(Beginning of DATASET RECORDS)
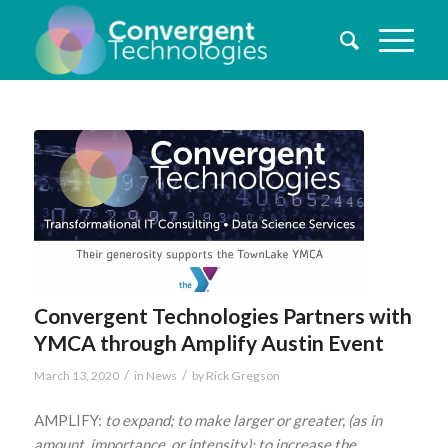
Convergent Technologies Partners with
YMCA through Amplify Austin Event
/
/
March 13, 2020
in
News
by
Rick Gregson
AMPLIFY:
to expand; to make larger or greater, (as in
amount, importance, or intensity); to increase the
(End of DATASET RECORDS)
(Beginning of DATASET RECORDS)
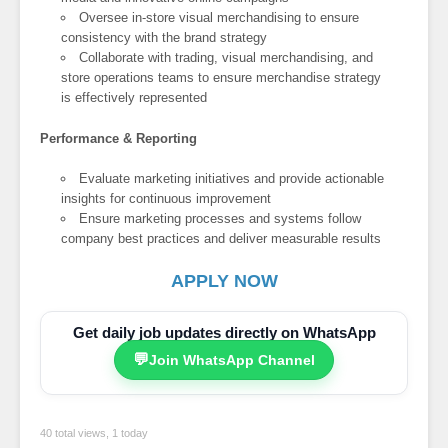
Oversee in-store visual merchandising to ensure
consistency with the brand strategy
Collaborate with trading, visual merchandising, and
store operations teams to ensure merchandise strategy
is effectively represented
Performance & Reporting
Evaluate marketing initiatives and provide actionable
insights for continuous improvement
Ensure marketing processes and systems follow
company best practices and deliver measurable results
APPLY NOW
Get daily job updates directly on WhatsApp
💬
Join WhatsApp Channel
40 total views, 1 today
(End of DATASET RECORDS)
(Beginning of DATASET RECORDS)
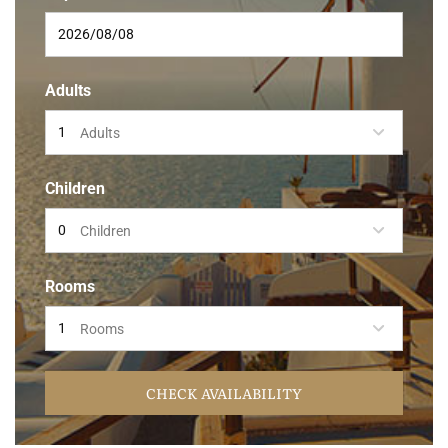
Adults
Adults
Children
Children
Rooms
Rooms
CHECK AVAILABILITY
(End of DATASET RECORDS)
Above are records; repeat only the lines starting at the line with "Performance & Reporting" and ending at the line with "40 total views, 1 today", exactly as they appear, both included.

Performance & Reporting
Evaluate marketing initiatives and provide actionable
insights for continuous improvement
Ensure marketing processes and systems follow
company best practices and deliver measurable results
APPLY NOW
Get daily job updates directly on WhatsApp
💬
Join WhatsApp Channel
40 total views, 1 today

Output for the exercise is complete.